Desperately Seeking Susan (1985)

Desperately Seeking Susan (1985)

(In French, On Cable TV, July 2019) There are two reasons to watch Desperately Seeking Susan, and both involve a bit of time travel. The first is a look at mid-1980s Madonna, before she started exposing herself (in all senses of the word) as an in-your-face sex symbol. It turns out that naturalistic Madonna was an incredibly cute performer, and some of the best moments of the film revolve around her smashing through the other character’s suburban lives. The other reason to watch the film has something to do with director Susan Seidelman’s portrayal of the mid-1980s New York City bohemian subculture, living at night in between the big buildings of the city. Rosanna Arquette is nominally the film’s protagonist, but she gets overshadowed, by design, by flashier performers—including early turns from John Turturro, Laurie Metcalf, Aidan Quinn (as a Byronian hero) and Steven Wright. The plot is refreshingly indescribable, belonging to the “one-damn-thing-after-another” school of screenwriting where weirdness and strange encounters (and dropped subplots) aren’t necessarily flaws to be corrected. Desperately Seeking Susan is not quite your usual bored-housewife, free-spirit film and that’s to its advantage.

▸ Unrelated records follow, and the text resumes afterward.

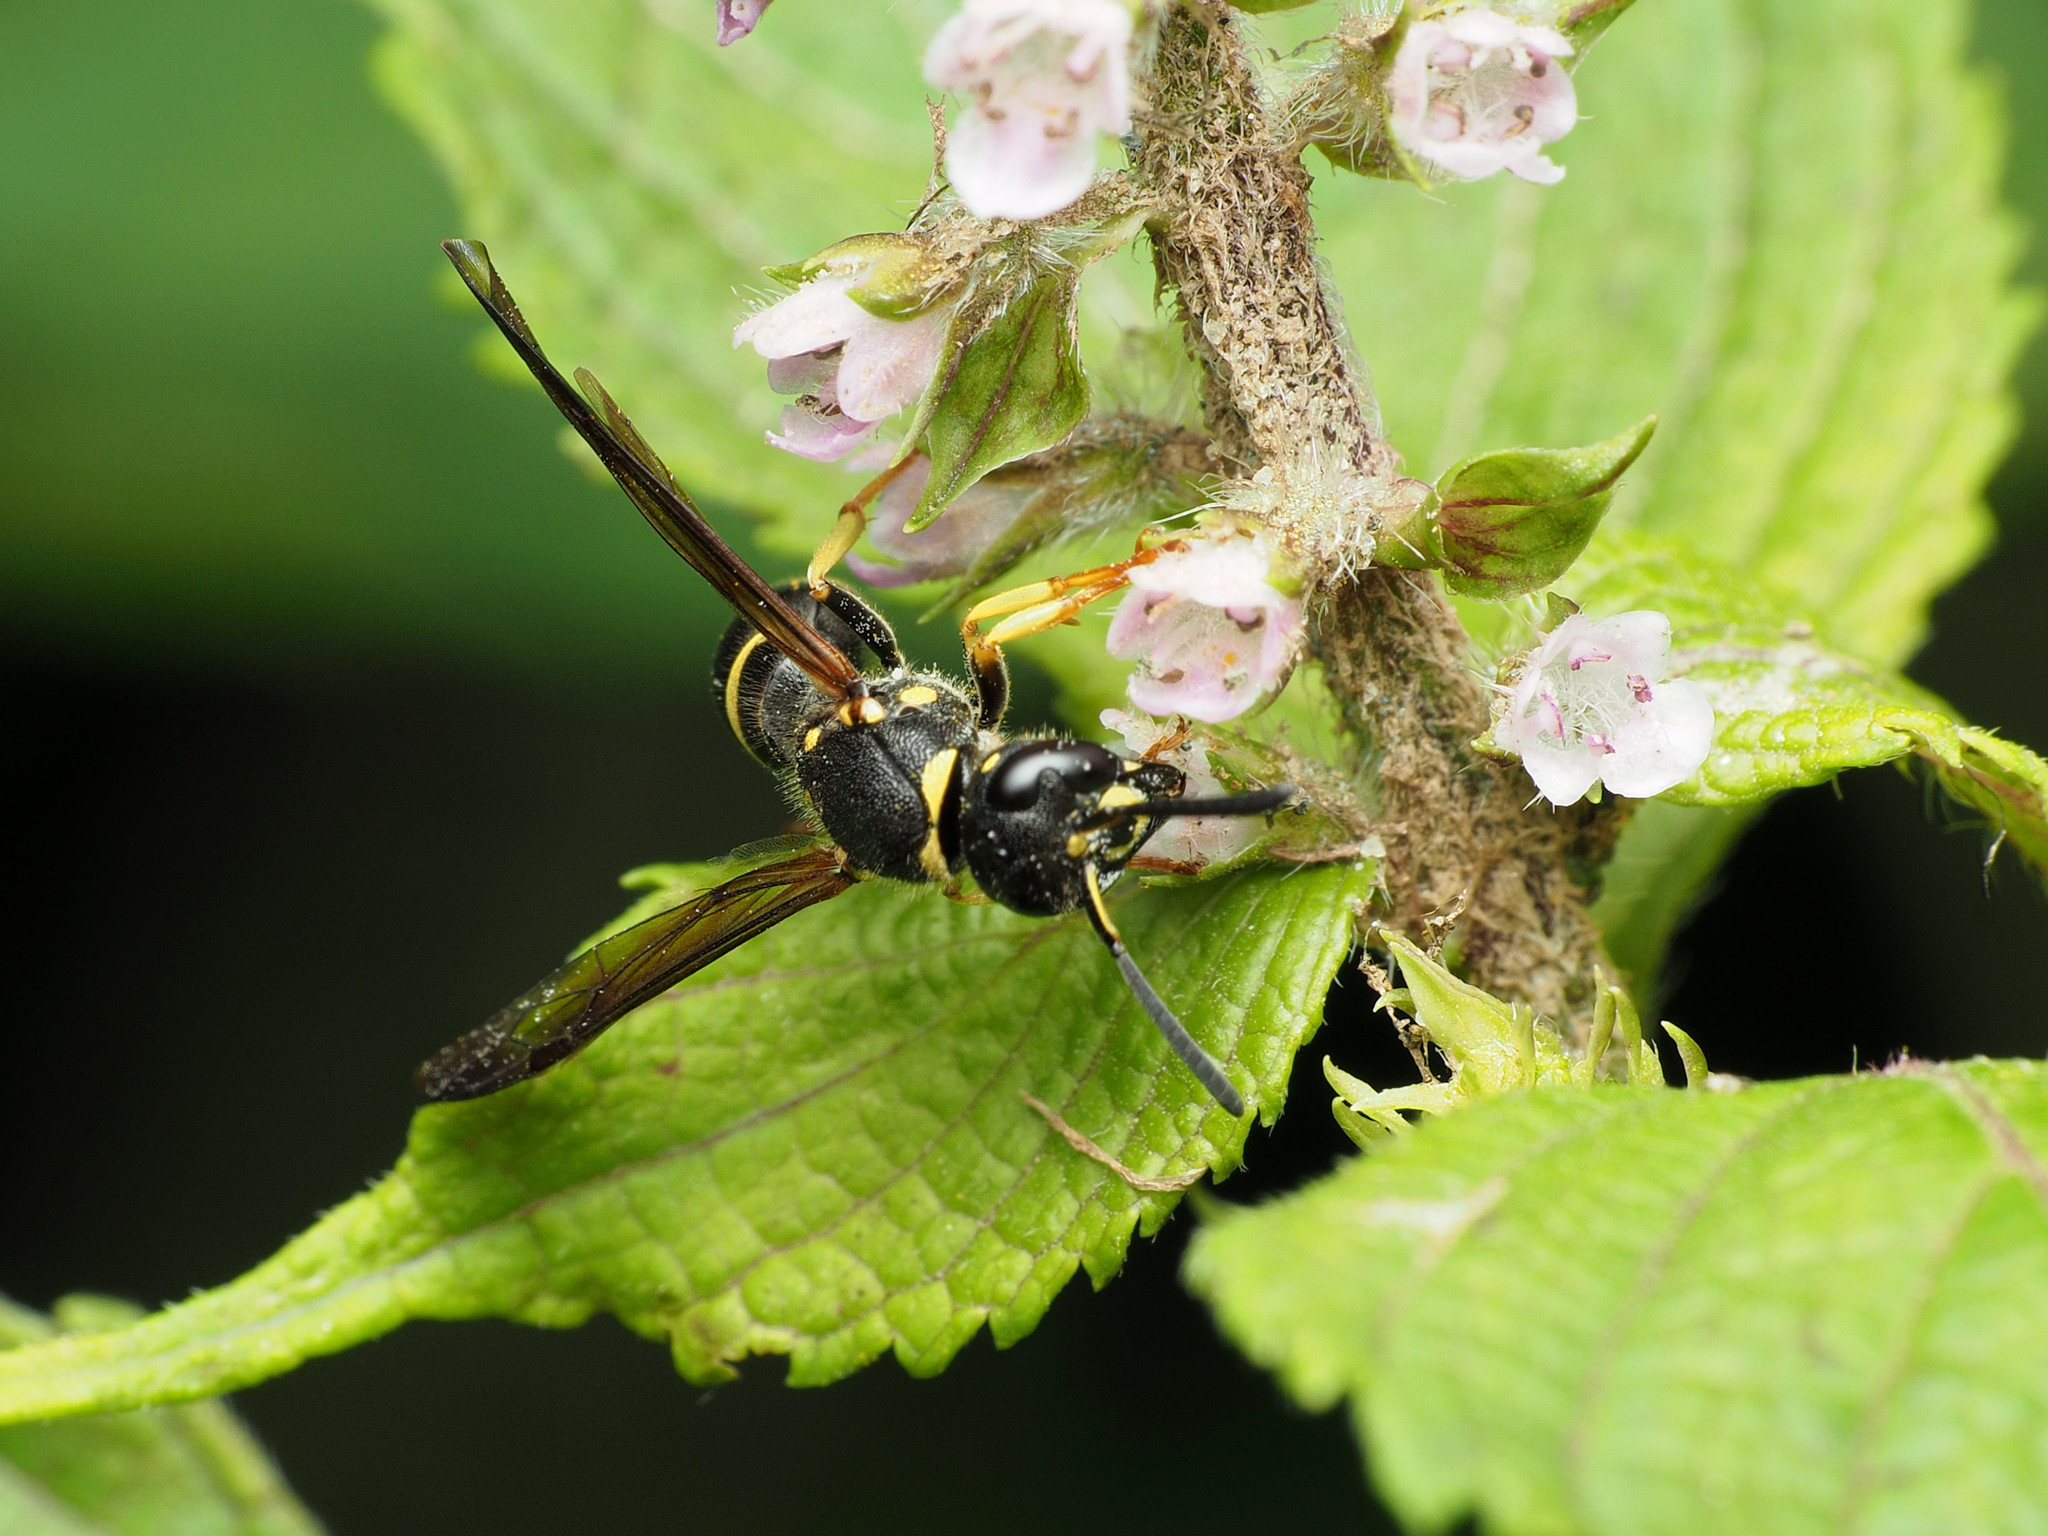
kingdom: Animalia
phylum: Arthropoda
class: Insecta
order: Hymenoptera
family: Vespidae
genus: Ancistrocerus
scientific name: Ancistrocerus adiabatus
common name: Bramble mason wasp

I only moderately liked it, but it’s certainly something else even today.

Benny & Joon (1993)

Benny & Joon (1993)

(In French, On Cable TV, May 2019) By now, I’ve seen enough movies about mental illness that I’ve grown immune to most of the usual ways the topic can be approached. But not every film about mental illness has to be a tear-jerky emotionally disturbing drama, and that may explain my tepid liking for Benny & Joon: While there is something to be said about its occasionally twee take on two non-neurotypical people finding love, it does dare to try something else. Much of the film rests on the very different performances from its lead actors, from Aidan Quinn’s quiet Benny to Mary Stuart Masterson as the schizophrenic Joon, but especially Johnny Depp’s impressive performance going through silent film-inspired comedy routines. The rest of the cast features many known actors even in small roles, from Julianne Moore (playing an ex-exploitation film actress), to Oliver Platt, C. C. H. Pounder, Dan Hedaya and William H. Macy. It can also rely on a charming small-town atmosphere, even when things aren’t going so well for our characters. Soundtrack fans should be aware that Benny & Joon does a lot of mileage to the very familiar tune of “500 Miles.”  After a bit of a romantic fantasy, the film eventually confronts the reality of living with a schizophrenic person, but in a way that ensures it will end well. Which, which optimistic, is not a bad message on which to end those kinds of movies.